The domain QEtaLazyAlgebra(C, B) behaves like the C-algebra B, but all arithmetic operations are stored as a tree and only performed when the element is coerced back into an element of B.

0: %: from AbelianMonoid

1: %: from MagmaWithUnit

*: (%, %) -> %: from Magma

*: (C, %) -> %: c*x create a new data structure for the multiplication of c with x.
*: (Integer, %) -> %: from AbelianGroup
*: (NonNegativeInteger, %) -> %: from AbelianMonoid
*: (PositiveInteger, %) -> %: from AbelianSemiGroup

+: (%, %) -> %: from AbelianSemiGroup

-: % -> %: from AbelianGroup
-: (%, %) -> %: from AbelianGroup

=: (%, %) -> Boolean: from BasicType

^: (%, NonNegativeInteger) -> %: from MagmaWithUnit
^: (%, PositiveInteger) -> %: from Magma

~=: (%, %) -> Boolean: from BasicType

coerce: % -> B: coerc(x) turns the lazy data structure back into an element of B.
coerce: % -> OutputForm: from CoercibleTo OutputForm

coerce: B -> %: coerce(b) embeds element b into this domain.

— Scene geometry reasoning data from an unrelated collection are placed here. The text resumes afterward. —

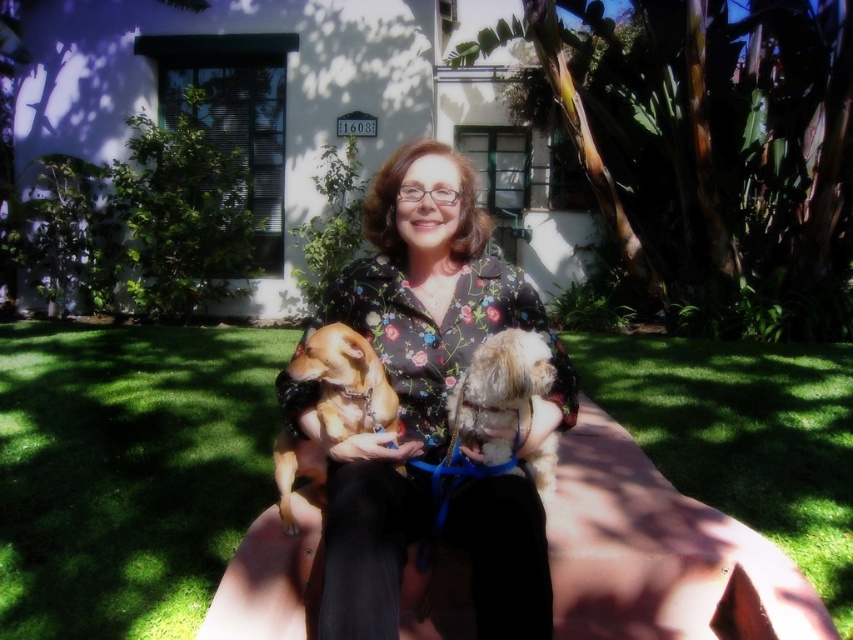
You are standing at the point with coordinates point (393, 186) and want to walk towards the point with coordinates point (531, 332). Which direction should you move?

You should move away from the viewer since point (393, 186) is closer to you than point (531, 332).

You are standing at the point labeled point (x=527, y=358) in the image. If you want to walk towards the point labeled point (x=343, y=396), which direction should you move?

You should move downward and to the right because point (x=343, y=396) is behind point (x=527, y=358).

You are standing at the center of the garden and see the point at coordinates point [346,381]. What is located at that point?

The point [346,381] is located on golden brown fur at center.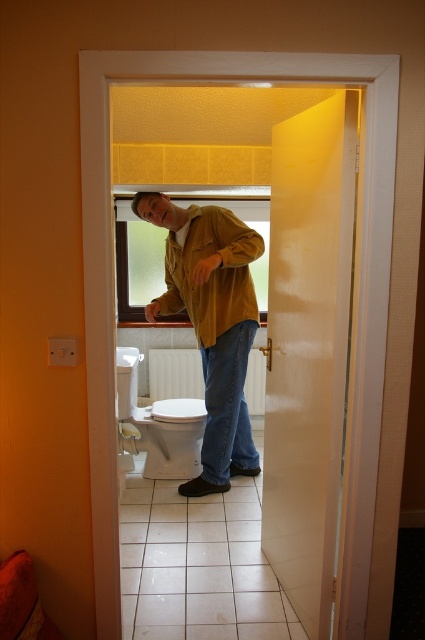
You are standing in the bathroom and need to put on your matte yellow jacket at center. The white glossy toilet bowl at center is in your way. Can you move around it to reach the jacket?

The matte yellow jacket at center is to the right of the white glossy toilet bowl at center, so you can move around the toilet bowl to the right side to reach the jacket.

You are a home inspector assessing the bathroom layout. You notice the matte yellow jacket at center and the white glossy toilet bowl at center. Which object is taller?

The matte yellow jacket at center is taller than the white glossy toilet bowl at center.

latex: % -> String: from SetCategory

leftPower: (%, NonNegativeInteger) -> %: from MagmaWithUnit
leftPower: (%, PositiveInteger) -> %: from Magma

leftRecip: % -> Union(%, failed): from MagmaWithUnit

one?: % -> Boolean: from MagmaWithUnit

opposite?: (%, %) -> Boolean: from AbelianMonoid

recip: % -> Union(%, failed): from MagmaWithUnit

rightPower: (%, NonNegativeInteger) -> %: from MagmaWithUnit
rightPower: (%, PositiveInteger) -> %: from Magma

rightRecip: % -> Union(%, failed): from MagmaWithUnit

sample: %: from AbelianMonoid

show: % -> OutputForm

size: % -> Integer: size(x) returns a concept of the size of the object.

subtractIfCan: (%, %) -> Union(%, failed): from CancellationAbelianMonoid

zero?: % -> Boolean: from AbelianMonoid

AbelianSemiGroup

CancellationAbelianMonoid

CoercibleTo OutputForm